I remember my Friday and Saturday nights in Madrid fondly, but my Sundays were spent hungover and fighting with a boy who loved chastising me. Because of the time difference, he would wake up early on Sundays to make sure he was already up by the time I woke up after noon. “You know I don’t like when you get drunk. And I hate the idea of you spending so much time with those Venezuelan dudes,” Chase would tell me over Facetime, his face perfectly framed on my phone.


One day after school, I tried calling him to tell him about the magical creative writing workshop I had just facilitated with the Spanish high school students. He hung up. I tried calling again, but he hung up again. This went on for a few rounds (more than I’m proud to admit). When he finally answered, I told him I missed him and loved him, to which he responded that he had been thinking and decided that he was upset. If I wasn’t going to visit him within the next couple of weeks, he didn’t want to be with me.


Reader, I wish I could tell you that right then and there I told him that he was a controlling piece of shit and that I did not want to be with him. It didn’t happen that way. I bought a roundtrip ticket to Miami to go visit him in a month. The next day, he asked me if I was moving back to Miami when I visited him. I said no, and he broke up with me.


My immediate reaction was to see if I was within the timeframe to return the flight ticket. We apologize, you are outside the window for free 24 hour flight cancellations. I closed my laptop. I did not have the energy to call the airline and come up with an excuse as to why I had to cancel, so I laid in bed, put the covers over my head, and cried myself to sleep.


I went to work late the next day with swollen eyes. Every word that came out of my mouth sounded more like a whimper than a word. I could hear my students whisper to each other asking if they knew what was wrong with me. That day after school, the Spanish teachers invited me to cañas. Vaya gilipollas, they said as they took turns hugging me and smoothing my hair.


The next few weeks, I went through the routine that now became all I knew: wake up, go to school, get home, journal, fall asleep. On the weekends, I hung out with my foreigner friends, but I was completely withdrawn. I laughed on command when others did and only spoke when someone asked me a question directly.


“You need to get out of that funk, niña,” one of the Venezuelans observed one day.

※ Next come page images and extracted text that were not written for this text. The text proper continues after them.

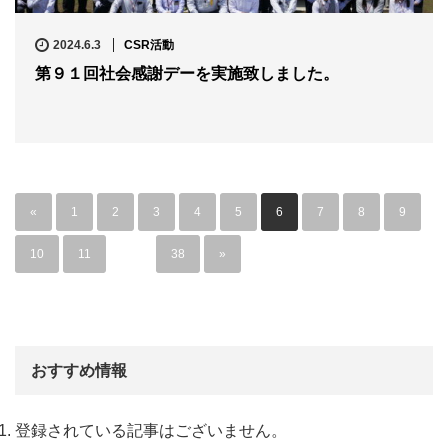
2024.6.3
CSR活動
第９１回社会感謝デーを実施致しました。
«
1
2
3
4
5
6
7
8
9
10
11
…
38
»
おすすめ情報
登録されている記事はございません。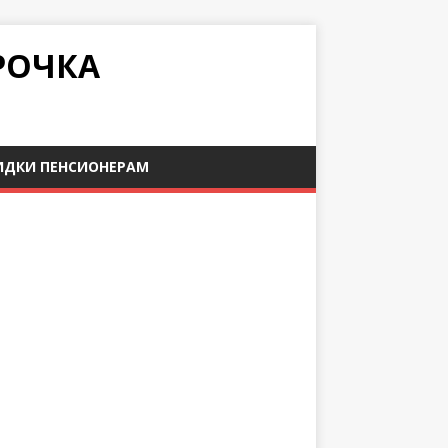
РОЧКА
ИДКИ ПЕНСИОНЕРАМ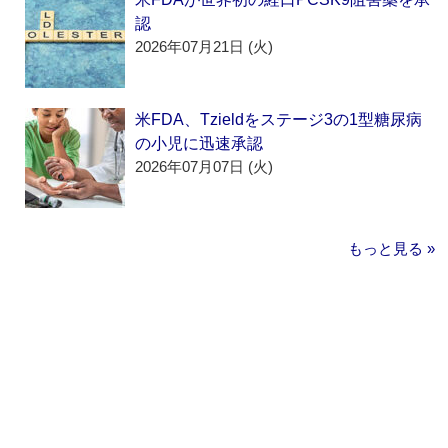
認
2026年07月21日 (火)
米FDA、Tzieldをステージ3の1型糖尿病
の小児に迅速承認
2026年07月07日 (火)
もっと見る »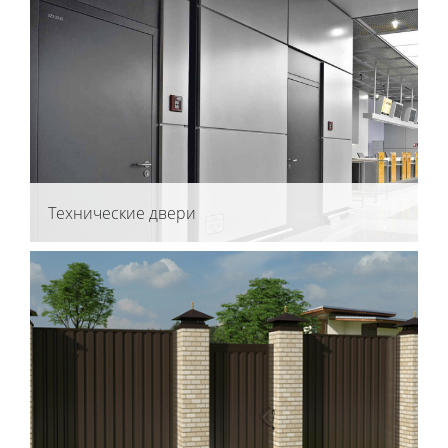
Технические двери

“Sorry. I just feel like I’m not here, and I don’t know how to be here, because I feel like I’ve never been here, really. These past eight months my mind has been back in Miami and now I don’t know what the hell I’m doing with my life. It was all so planned out, I was supposed to be here for ten months and then I was moving to New York and now that’s all gone. And I have to leave Madrid when I was never really even here.”


“Why do you have to go back?” contested Meghan. “Stay.”


. . .


Al final me quedo en Madrid, no vuelvo a los EEUU,” I told the teachers with a mischievous smile a little bit over a month after the breakup.


Que bien! Hay que celebrar con unas cañas”, they responded and clapped with joy. In Spain, cañas, or small beers, are used as an excuse to celebrate or console, or for any situation, really.


That same week, I toured a couple of new rooms, ready to get out of my studio. Rooms with windows where Madrid’s neon blue sky spilled into the space, and I could dance across the floor.


I moved into my new room in the summer. I put up the same cutouts from the magazine. A few weeks after I moved in, I met a Spanish boy with a crooked smile and a strong Galician accent named Javi. On our first date, we got cañas and talked through the night until the sun rose.


Life in Madrid was no longer a temporary affair but a real life.